The system had forcibly wrapped an unanalyzable layer of garbled code around the outer layer of Tamara's soul, severely burning Voldemort's dark curiosity.

Quirrell—or rather, Voldemort—stared at her fixedly.

He had likely never imagined he would sense an aura that even he found daunting from a first-year student.

It was the aura of one of his own kind.

But what angered him more was this humiliation.

"Sit down!"

Quirrell suddenly shouted, his voice becoming sharp and piercing due to extreme emotional turmoil, even forgetting to stutter.

He spun around abruptly, his back to Tamara, his hands gripping the edge of the lectern so hard his knuckles turned white.

"That is a meaningless hypothesis!"

He gasped for air, reclaiming his clumsy disguise: "G-garlic is very effective! Very effective! Now... o-open your textbooks to page ten!"

Tamara watched the back of the figure who had turned away in disarray and gave a contemptuous snort.

Coward.

To be provoked to such an extent by a student and only dare to turn away and flee?

It seemed that slicing one's soul really did affect one's wisdom and breadth of mind.

She elegantly sat back down.

That moment of confrontation hadn't made her feel fear; instead, it gave her a sense of twisted pleasure.

The frustration from the previous class was swept away.

Tamara opened her textbook, looking at the illustration of a zombie, but her gaze looked past the pages into the void.
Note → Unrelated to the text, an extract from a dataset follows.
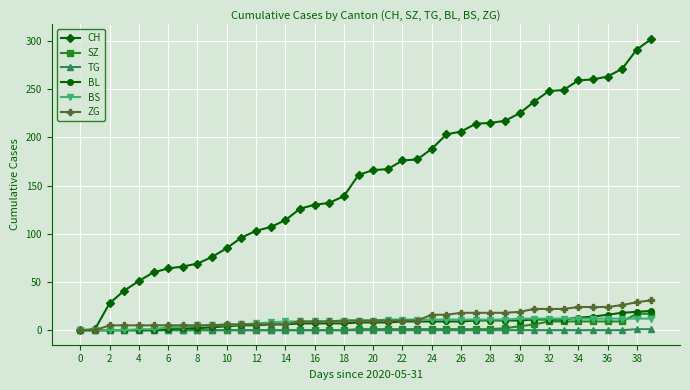

What is the average value of the CH series?

155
"Since you've fallen so far as to parasite even such an idiot's body..."

"Then I'll take this Philosopher's Stone on your behalf."

"After all..."

Tamara's fingers lightly stroked the handle of her wand, feeling the warmth of the phoenix feather within.
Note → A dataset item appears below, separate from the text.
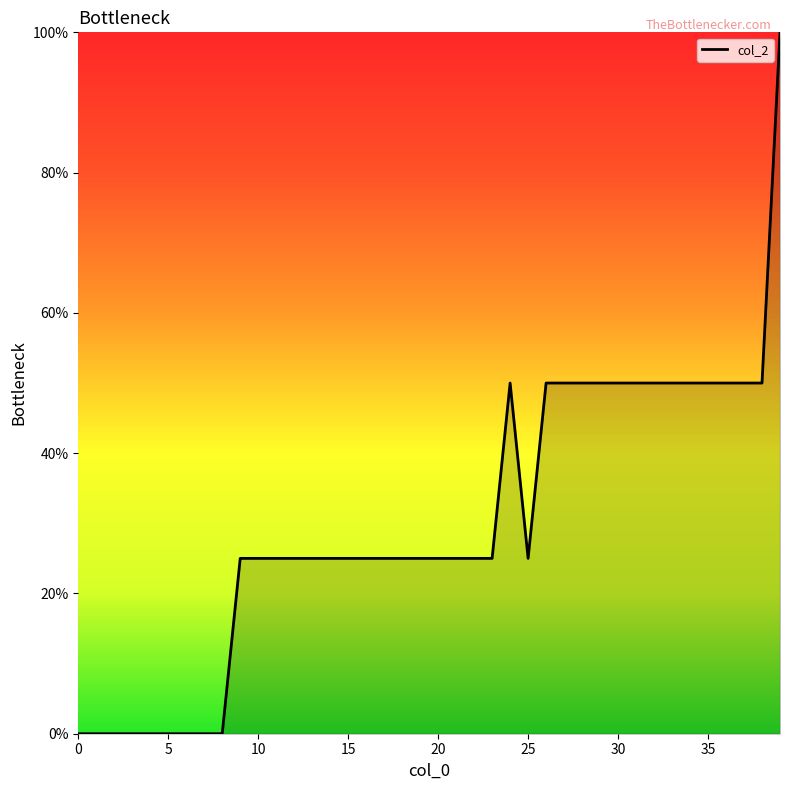

What is the greatest value displayed?

100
"Only a complete and powerful me is worthy of eternal life, isn't that right?"

The rest of the lesson became dull.

Quirrell seemed frightened, or perhaps he feared being stung again by Tamara's sharp questions; his subsequent lecture was entirely by the book, and he didn't even dare glance in Tamara's direction.

The bell for the end of class finally rang.

Quirrell shouted "Class dismissed" almost at the very second the bell rang, then clutched his books and rushed into his office behind the lectern as if fleeing for his life.

"What's wrong with him?"

Draco asked in confusion while packing his bag, "It's like he's seen a ghost."

"Perhaps."

Tamara stood up and smoothed her unwrinkled robes.

"Perhaps he really did see a ghost."

"Or..."

She glanced back at the closed office door, a cruel smile curling her lips.

"...saw something far more terrifying than a ghost."

"Let's go, Draco."

Tamara was the first to walk out of the garlic-scented classroom, breathing in the corridor air that, while cold, was fresh; she felt as though she had come back to life.

"Let's go to lunch. I suddenly feel that even that pumpkin juice might not taste so bad."